Working with Peter Zilm at the University of Adelaide in Australia and his colleagues, Weyrich has identified a suite of beneficial microbes found in the mouths of our ancestors, as well as those of healthy volunteers. “We know that there are people alive today who eat lots of sugar, never brush their teeth, never go to the dentist and yet miraculously have never had a dental cavity,” says Weyrich. “Those are the people who we’ve been recruiting as donors for oral microbiome transplantation.” 

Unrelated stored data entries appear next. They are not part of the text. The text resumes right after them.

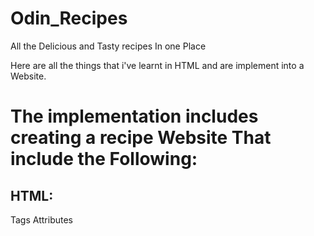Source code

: # Odin_Recipes
All the Delicious and Tasty recipes In one Place

Here are all the things that i've learnt in HTML and are  implement into a Website.

# The implementation includes creating a recipe Website That include the Following:
## HTML:
Tags
Attributes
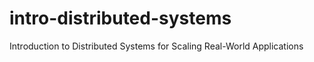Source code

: # intro-distributed-systems
Introduction to Distributed Systems for Scaling Real-World Applications
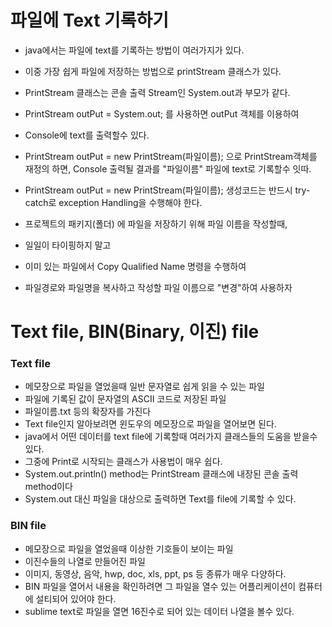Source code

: # 파일에 Text 기록하기
* java에서는 파일에 text를 기록하는 방법이 여러가지가 있다.
* 이중 가장 쉽게 파일에 저장하는 방법으로 printStream 클래스가 있다.
* PrintStream 클래스는 콘솔 출력 Stream인 System.out과 부모가 같다.
* PrintStream outPut = System.out; 를 사용하면 outPut 객체를 이용하여
* Console에 text를 출력할수 있다.
* PrintStream outPut = new PrintStream(파일이름); 으로 PrintStream객체를 재정의 하면, Console 출력될 결과를 "파일이름" 파일에 text로 기록할수 잇따.

* PrintStream  outPut = new PrintStream(파일이름); 생성코드는 반드시 try- catch로 exception Handling을 수행해야 한다.

* 프로젝트의 패키지(폴더) 에 파일을 저장하기 위해 파일 이름을 작성할때,
* 일일이 타이핑하지 말고
* 이미 있는 파일에서 Copy Qualified Name 명령을 수행하여
* 파일경로와 파일명을 복사하고 작성할 파일 이름으로 "변경"하여 사용하자

# Text file, BIN(Binary, 이진) file

### Text file
* 메모장으로 파일을 열었을때 일반 문자열로 쉽게 읽을 수 있는 파일
* 파일에 기록된 값이 문자열의 ASCII 코드로 저장된 파일
* 파일이름.txt 등의 확장자를 가진다
* Text file인지 알아보려면 윈도우의 메모장으로 파일을 열어보면 된다.
* java에서 어떤 데이터를 text file에 기록할때 여러가지 클래스들의 도움을 받을수 있다.
* 그중에 Print로 시작되는 클래스가 사용법이 매우 쉽다.
* System.out.println() method는 PrintStream 클래스에 내장된 콘솔 출력 method이다
* System.out 대신 파일을 대상으로 출력하면 Text를 file에 기록할 수 있다.

### BIN file
* 메모장으로 파일을 열었을때 이상한 기호들이 보이는 파일
* 이진수들의 나열로 만들어진 파일
* 이미지, 동영상, 음악, hwp, doc, xls, ppt, ps 등 종류가 매우 다양하다.
* BIN 파일을 열어서 내용을 확인하려면 그 파일을 열수 있는 어플리케이션이 컴퓨터에 설티되어 있어야 한다.
* sublime text로 파일을 열면 16진수로 되어 있는 데이터 나열을 볼수 있다.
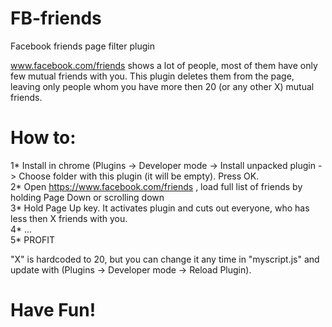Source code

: # FB-friends
Facebook friends page filter plugin

www.facebook.com/friends shows a lot of people, most of them have only few mutual friends with you.
This plugin deletes them from the page, leaving only people whom you have more then 20 (or any other X) mutual friends.

# How to:
1* Install in chrome (Plugins -> Developer mode -> Install unpacked plugin -> Choose folder with this plugin (it will be empty). Press OK.<br>
2* Open https://www.facebook.com/friends , load full list of friends by holding Page Down or scrolling down<br>
3* Hold Page Up key. It activates plugin and cuts out everyone, who has less then X friends with you. <br>
4* ...<br>
5* PROFIT<br>

"X" is hardcoded to 20, but you can change it any time in "myscript.js" and update with (Plugins -> Developer mode -> Reload Plugin).

# Have Fun!

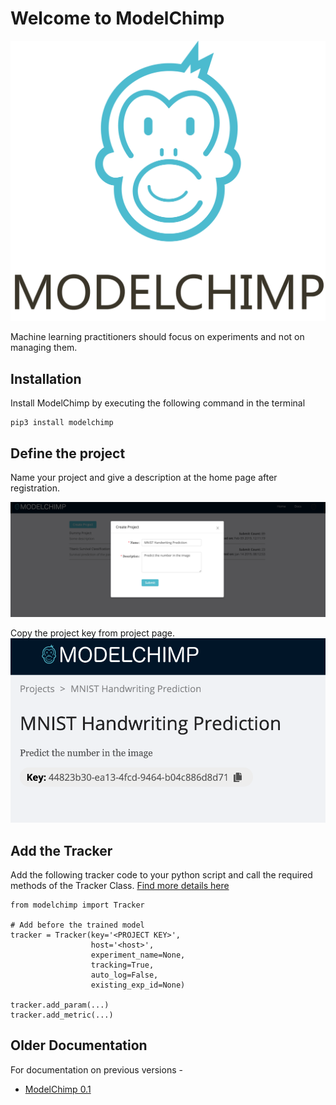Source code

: # Welcome to ModelChimp
![Screenshot](./img/logo.png)


Machine learning practitioners should focus on experiments and not on managing them.

## Installation
Install ModelChimp by executing the following command in the terminal

    pip3 install modelchimp

## Define the project
Name your project and give a description at the home page after registration.

![Screenshot](./img/docs_project_definition.png)

Copy the project key from project page.
![Screenshot](./img/doc_project_key.png)

## Add the Tracker

Add the following tracker code to your python script and call the required methods of the Tracker Class.
[Find more details here](./track.md)

    from modelchimp import Tracker

    # Add before the trained model
    tracker = Tracker(key='<PROJECT KEY>',
                      host='<host>',
                      experiment_name=None,
                      tracking=True,  
                      auto_log=False,
                      existing_exp_id=None)

    tracker.add_param(...)
    tracker.add_metric(...)


## Older Documentation
For documentation on previous versions -

  * [ModelChimp 0.1](https://docs.modelchimp.com/0.1/)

Her team has conducted successful transplants in rats, but more work is needed before the technology can be applied to humans. One concern, for example, is that different populations of people have distinct oral biomes, so giving an Indigenous Australian person, for instance, a bacterium from a European might be ineffective or even harmful. There is also the question of how to grow the microbes that our ancestors had, many of which are no longer easy to come by. 

Weyrich says we simply don’t know what will happen if we take microbes that lived in the mouths of our ancestors and plonk them into a modern mouth – so we must proceed with caution. “It will be quite a puzzle to put it all together,” she says. “But it’s a puzzle we are really excited about tackling.”